Generalizable Deepfake Detection with Phase-Based Motion Analysis

Authors: Ekta Prashnani, Michael Goebel, B. S. Manjunath

Published: 2022-11-17 06:28:01+00:00

AI Summary

PhaseForensics, a deepfake video detection method, uses a phase-based motion representation of facial temporal dynamics to improve cross-dataset generalization and robustness to distortions and adversarial attacks. It leverages temporal phase variations in face sub-regions, providing a robust motion estimate less susceptible to cross-dataset variations and adversarial perturbations.

Abstract

We propose PhaseForensics, a DeepFake (DF) video detection method that leverages a phase-based motion representation of facial temporal dynamics. Existing methods relying on temporal inconsistencies for DF detection present many advantages over the typical frame-based methods. However, they still show limited cross-dataset generalization and robustness to common distortions. These shortcomings are partially due to error-prone motion estimation and landmark tracking, or the susceptibility of the pixel intensity-based features to spatial distortions and the cross-dataset domain shifts.
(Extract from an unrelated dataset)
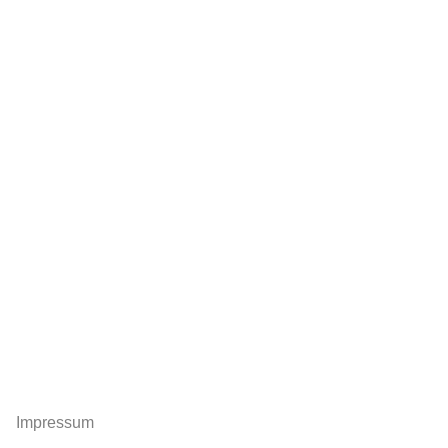
Impressum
Our key insight to overcome these issues is to leverage the temporal phase variations in the band-pass components of the Complex Steerable Pyramid on face sub-regions. This not only enables a robust estimate of the temporal dynamics in these regions, but is also less prone to cross-dataset variations. Furthermore, the band-pass filters used to compute the local per-frame phase form an effective defense against the perturbations commonly seen in gradient-based adversarial attacks. Overall, with PhaseForensics, we show improved distortion and adversarial robustness, and state-of-the-art cross-dataset generalization, with 91.2% video-level AUC on the challenging CelebDFv2 (a recent state-of-the-art compares at 86.9%).


Key findings
PhaseForensics achieves state-of-the-art cross-dataset generalization, reaching 91.2% video-level AUC on CelebDFv2. It also demonstrates improved robustness to spatial distortions and adversarial attacks compared to existing methods, particularly benefiting from the use of phase-based features instead of pixel intensities.
Approach
PhaseForensics extracts phase variations from band-pass components of a Complex Steerable Pyramid (CSP) applied to face sub-regions (e.g., lips). These spatio-temporally filtered phase features are then fed into a ResNet-18 feature extractor and a multi-scale temporal convolutional network for deepfake classification.
Datasets
FaceForensics++, CelebDFv2, DFDC, VideoForensicsHQ, DeeperForensics, FaceShifter, Lip Reading in the Wild (LRW), EVE
Model(s)
ResNet-18, Multi-scale Temporal Convolutional Network (MSTCN), Complex Steerable Pyramid (CSP)
Author countries
USA